Institute of Process Engineering, China Academy of Sciences

Suojiang Zhang is Professor and Director General of Institute of Process Engineering (IPE), Chinese Academy of Sciences (CAS), Member of CAS, Director of Beijing Key Laboratory of Ionic Liquids Clean Process, and Director of the Professional Committee of Chinese Chemical Society Ionic Liquids and Green Engineering, Dean of College of Chemical Engineering, University of CAS, and Fellow of the Royal Society of Chemistry.

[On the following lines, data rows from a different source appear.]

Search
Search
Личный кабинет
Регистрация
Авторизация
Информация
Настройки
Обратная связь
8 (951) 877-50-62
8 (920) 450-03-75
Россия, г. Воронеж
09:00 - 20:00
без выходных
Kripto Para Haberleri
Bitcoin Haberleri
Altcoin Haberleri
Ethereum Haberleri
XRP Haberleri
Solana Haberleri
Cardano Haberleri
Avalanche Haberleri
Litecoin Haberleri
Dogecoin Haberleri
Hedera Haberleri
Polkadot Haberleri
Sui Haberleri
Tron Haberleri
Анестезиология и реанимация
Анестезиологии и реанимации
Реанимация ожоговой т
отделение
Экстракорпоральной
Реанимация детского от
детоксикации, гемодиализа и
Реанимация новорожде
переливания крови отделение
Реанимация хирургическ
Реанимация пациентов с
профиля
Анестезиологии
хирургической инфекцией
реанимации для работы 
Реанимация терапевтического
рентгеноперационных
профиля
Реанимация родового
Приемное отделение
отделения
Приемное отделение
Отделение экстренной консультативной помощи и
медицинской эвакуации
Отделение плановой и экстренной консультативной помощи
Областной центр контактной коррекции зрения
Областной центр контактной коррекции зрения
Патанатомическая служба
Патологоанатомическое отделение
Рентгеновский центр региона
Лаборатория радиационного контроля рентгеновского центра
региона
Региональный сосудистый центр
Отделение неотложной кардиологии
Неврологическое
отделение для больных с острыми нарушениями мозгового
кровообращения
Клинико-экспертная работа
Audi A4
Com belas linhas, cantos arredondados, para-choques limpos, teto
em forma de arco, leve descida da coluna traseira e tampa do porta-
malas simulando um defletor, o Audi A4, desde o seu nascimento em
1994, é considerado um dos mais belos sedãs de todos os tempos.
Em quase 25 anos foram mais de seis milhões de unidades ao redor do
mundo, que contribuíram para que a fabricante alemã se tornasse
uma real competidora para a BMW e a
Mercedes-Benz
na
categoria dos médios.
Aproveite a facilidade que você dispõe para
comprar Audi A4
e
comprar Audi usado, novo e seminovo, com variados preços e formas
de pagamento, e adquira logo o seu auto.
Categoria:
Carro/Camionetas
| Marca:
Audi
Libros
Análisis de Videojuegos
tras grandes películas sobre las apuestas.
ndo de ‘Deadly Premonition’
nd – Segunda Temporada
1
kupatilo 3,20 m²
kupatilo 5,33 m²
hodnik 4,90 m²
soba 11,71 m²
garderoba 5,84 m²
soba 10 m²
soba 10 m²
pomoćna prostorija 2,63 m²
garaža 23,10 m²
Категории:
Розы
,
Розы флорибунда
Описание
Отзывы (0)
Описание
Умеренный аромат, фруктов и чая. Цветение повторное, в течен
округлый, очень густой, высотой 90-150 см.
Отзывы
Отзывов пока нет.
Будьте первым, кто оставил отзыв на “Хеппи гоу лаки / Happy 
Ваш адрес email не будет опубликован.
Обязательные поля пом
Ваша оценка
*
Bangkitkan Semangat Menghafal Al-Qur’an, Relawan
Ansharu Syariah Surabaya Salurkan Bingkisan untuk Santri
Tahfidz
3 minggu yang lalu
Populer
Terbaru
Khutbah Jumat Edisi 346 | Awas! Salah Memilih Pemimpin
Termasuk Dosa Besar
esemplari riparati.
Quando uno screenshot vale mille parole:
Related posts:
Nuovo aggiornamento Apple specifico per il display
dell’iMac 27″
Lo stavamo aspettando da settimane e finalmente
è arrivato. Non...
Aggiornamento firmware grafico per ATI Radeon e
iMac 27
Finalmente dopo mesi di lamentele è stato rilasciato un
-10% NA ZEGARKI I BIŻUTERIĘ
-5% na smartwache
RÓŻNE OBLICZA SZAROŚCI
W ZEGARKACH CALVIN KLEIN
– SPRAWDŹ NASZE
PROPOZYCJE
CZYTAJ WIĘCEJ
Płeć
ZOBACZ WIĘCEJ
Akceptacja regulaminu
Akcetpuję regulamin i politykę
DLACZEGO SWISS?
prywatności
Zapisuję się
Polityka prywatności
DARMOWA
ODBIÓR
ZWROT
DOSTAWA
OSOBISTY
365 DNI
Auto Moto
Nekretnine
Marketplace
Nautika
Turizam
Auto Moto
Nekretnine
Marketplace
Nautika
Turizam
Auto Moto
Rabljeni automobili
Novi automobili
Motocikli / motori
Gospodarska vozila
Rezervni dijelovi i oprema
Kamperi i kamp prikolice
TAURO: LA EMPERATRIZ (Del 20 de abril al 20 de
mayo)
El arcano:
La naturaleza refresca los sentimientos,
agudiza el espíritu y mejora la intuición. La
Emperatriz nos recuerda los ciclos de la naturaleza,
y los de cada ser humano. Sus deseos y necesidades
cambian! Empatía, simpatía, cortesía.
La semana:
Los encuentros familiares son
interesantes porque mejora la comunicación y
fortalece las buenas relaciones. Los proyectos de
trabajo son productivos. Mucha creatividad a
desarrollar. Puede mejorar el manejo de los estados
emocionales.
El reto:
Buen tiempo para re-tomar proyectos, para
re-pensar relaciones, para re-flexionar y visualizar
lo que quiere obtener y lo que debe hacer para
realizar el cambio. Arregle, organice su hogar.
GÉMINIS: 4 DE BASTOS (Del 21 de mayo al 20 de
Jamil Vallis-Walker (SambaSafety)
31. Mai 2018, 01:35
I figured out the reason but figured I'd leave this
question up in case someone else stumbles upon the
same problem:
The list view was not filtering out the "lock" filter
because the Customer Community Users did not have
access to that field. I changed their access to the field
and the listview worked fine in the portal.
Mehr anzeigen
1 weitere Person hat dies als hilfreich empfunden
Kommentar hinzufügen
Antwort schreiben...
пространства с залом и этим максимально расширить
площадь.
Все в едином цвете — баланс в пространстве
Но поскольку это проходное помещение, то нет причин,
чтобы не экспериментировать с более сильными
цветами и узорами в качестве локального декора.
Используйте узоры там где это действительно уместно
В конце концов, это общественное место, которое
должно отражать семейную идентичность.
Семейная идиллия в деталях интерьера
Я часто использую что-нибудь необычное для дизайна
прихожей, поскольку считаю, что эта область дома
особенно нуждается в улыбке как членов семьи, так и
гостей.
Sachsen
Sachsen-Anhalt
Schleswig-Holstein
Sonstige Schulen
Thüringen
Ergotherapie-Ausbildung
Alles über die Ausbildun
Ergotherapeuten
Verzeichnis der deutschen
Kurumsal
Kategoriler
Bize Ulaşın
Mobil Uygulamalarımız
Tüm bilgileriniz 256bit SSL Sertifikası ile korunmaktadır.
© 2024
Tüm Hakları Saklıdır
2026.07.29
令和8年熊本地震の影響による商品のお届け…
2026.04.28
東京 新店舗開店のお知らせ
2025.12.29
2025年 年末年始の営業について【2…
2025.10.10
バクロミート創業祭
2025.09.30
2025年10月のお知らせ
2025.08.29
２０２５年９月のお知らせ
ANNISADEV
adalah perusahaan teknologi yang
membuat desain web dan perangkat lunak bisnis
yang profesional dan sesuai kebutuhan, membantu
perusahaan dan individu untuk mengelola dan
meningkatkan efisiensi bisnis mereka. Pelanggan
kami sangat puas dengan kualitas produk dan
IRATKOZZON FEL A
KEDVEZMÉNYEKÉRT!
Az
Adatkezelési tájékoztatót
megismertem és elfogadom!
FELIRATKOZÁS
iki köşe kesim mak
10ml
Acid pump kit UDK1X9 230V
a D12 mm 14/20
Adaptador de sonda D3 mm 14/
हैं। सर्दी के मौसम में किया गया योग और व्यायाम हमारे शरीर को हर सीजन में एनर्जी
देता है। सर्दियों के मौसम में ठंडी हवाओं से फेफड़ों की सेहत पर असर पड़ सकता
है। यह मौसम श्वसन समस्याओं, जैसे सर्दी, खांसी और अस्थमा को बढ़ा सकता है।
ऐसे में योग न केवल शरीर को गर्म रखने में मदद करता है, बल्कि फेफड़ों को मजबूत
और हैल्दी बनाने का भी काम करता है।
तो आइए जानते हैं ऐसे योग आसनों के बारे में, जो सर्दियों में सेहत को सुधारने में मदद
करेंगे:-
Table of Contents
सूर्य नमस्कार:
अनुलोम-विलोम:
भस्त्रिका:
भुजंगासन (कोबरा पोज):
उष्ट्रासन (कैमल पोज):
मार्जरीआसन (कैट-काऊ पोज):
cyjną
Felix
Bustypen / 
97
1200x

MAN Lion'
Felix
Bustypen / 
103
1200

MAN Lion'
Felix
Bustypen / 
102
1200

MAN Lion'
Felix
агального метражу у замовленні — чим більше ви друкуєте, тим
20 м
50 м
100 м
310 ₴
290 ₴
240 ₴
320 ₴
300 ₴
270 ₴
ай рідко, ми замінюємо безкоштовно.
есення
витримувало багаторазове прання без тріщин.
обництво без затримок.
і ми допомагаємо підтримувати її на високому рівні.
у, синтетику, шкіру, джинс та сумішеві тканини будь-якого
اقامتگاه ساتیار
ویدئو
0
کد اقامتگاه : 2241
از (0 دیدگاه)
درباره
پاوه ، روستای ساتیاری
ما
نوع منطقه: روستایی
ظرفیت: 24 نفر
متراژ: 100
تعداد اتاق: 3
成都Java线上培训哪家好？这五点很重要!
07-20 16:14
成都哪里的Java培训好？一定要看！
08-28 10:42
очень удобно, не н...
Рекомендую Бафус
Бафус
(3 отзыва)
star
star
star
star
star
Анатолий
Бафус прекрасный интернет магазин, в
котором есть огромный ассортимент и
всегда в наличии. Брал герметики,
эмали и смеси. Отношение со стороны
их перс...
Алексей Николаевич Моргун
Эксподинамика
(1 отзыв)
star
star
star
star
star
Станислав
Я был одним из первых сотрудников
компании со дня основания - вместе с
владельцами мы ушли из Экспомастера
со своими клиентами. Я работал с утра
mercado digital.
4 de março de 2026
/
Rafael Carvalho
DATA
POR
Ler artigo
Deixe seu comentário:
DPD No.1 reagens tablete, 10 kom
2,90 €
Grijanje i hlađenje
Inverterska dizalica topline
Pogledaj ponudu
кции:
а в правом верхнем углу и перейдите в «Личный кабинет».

He has been committed to research on ionic liquids (ILs) and green processes, closely integrating basic research of ILs with industrial applications, and has been striving to build a transformative technological system for green chemical processes. In 2010, he was awarded the second prize of the National Natural Science Award of China. He was subsequently elected as the Member of CAS in 2015 and won the CAS S&T for Development Award in 2017. In 2020, he was awarded the Ho Leung Ho Lee Science and Technology Progress Award. He also won the CCS-BASF Youth Knowledge Innovation Award, the Beijing Technology Invention Award, and the Hou Debang Chemical Technology Achievement Award. He has been named in the WoS Highly Cited Researchers Report and has published more than 600 articles with over 34,000 citations and an H-index of 92. He has invented more than 10 green technologies and owns 200 patents. In addition, he founded two international academic journals, Green Energy & Environment (GEE, IF=8.207, JCR Q1) in 2016 and Green Chemical Engineering (GreenChE) in 2020, and served as the founding editor-in-chief. He initiated the Asia-Pacific Conference on Ionic Liquids and Green Process (APCIL) and the National Conference on Ionic Liquids (ILC), which have become a series of reputational academic events in the field of ILs in China and worldwide.

Prof Huanting Wang

Monash University

Dr. Huanting Wang is a Professor and ARC Australian Laureate Fellow in the Department of Chemical and Biological Engineering and Director of the ARC Research Hub for Energy-efficient Separation. His research focuses on the synthesis and design of composite membranes and nanomaterials for gas separation, water desalination and purification, chiral separation, ion transport and separation, and electrochemical energy applications. He is a Fellow of The Royal Society of Chemistry, The American Institute of Chemical Engineers and Australian Academy of Technology and Engineering. Prof. Wang has received many awards including IChemE Underwood Medal (2021), MSA Tony Fane Award (2020) and RACI R.K. Murphy Medal (2019). He has co-authored over 400 papers (highly cited researcher) and had 11 patents licensed to six companies for commercialization including three Australian startup companies. Prof. Wang is an Associate Editor of Industrial & Engineering Chemistry Research, Executive Editor-in-chief of Advanced Membranes and a Guest Editor of Separation and Purification Technology.